START TASK DATA

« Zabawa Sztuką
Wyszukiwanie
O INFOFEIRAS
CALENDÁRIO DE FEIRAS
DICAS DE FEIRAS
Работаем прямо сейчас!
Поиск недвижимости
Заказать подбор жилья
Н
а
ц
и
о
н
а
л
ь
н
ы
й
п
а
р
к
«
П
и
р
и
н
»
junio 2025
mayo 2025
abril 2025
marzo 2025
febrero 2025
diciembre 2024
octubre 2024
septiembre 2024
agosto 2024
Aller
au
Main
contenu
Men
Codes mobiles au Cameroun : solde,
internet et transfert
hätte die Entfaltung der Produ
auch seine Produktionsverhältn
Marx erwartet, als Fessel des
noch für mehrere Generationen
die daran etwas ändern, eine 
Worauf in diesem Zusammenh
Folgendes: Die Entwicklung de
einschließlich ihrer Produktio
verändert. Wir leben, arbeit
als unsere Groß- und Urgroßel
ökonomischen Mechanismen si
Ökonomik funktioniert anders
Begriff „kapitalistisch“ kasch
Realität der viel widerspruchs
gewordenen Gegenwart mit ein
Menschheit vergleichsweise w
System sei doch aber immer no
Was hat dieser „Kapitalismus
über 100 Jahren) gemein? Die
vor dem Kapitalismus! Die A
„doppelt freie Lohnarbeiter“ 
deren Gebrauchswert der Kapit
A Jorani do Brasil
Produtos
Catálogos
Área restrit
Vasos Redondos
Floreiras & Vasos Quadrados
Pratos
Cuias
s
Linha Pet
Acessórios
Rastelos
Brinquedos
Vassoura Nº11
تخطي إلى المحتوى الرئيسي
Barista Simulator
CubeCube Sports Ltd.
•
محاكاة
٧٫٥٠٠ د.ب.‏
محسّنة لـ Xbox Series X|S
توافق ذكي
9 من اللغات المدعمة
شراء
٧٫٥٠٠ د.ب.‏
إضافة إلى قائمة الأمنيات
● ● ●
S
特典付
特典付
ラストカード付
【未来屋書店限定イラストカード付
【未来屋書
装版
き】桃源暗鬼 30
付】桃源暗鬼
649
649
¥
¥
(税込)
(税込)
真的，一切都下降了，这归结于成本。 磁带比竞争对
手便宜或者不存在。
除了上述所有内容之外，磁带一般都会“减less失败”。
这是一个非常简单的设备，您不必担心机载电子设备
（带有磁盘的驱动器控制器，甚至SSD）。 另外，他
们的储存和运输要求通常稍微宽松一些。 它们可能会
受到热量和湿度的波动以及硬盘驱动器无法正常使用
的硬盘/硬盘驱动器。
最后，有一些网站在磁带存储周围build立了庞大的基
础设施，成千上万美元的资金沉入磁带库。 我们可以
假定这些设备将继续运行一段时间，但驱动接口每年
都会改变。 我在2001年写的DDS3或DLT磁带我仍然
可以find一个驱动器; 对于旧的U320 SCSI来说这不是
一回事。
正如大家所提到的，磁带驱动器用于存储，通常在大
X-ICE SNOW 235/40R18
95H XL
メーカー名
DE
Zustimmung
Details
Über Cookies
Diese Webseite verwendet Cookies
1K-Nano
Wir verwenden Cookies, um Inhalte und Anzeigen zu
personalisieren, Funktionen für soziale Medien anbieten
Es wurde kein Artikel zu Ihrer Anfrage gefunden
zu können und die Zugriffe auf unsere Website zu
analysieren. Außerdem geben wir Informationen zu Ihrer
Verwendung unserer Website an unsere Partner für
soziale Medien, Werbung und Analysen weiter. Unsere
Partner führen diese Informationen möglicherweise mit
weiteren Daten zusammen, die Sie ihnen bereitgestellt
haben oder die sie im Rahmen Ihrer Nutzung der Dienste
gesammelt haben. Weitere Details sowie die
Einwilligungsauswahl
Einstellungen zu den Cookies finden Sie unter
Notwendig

END TASK DATA

Here the output must be the lines above from the line with "们的储存和运输要求通常稍微宽松一些。 它们可能会" to the line with "personalisieren, Funktionen für", both included, duplicated word for word and nothing else.

[WORKED SOLUTION]:
们的储存和运输要求通常稍微宽松一些。 它们可能会
受到热量和湿度的波动以及硬盘驱动器无法正常使用
的硬盘/硬盘驱动器。
最后，有一些网站在磁带存储周围build立了庞大的基
础设施，成千上万美元的资金沉入磁带库。 我们可以
假定这些设备将继续运行一段时间，但驱动接口每年
都会改变。 我在2001年写的DDS3或DLT磁带我仍然
可以find一个驱动器; 对于旧的U320 SCSI来说这不是
一回事。
正如大家所提到的，磁带驱动器用于存储，通常在大
X-ICE SNOW 235/40R18
95H XL
メーカー名
DE
Zustimmung
Details
Über Cookies
Diese Webseite verwendet Cookies
1K-Nano
Wir verwenden Cookies, um Inhalte und Anzeigen zu
personalisieren, Funktionen für soziale Medien anbieten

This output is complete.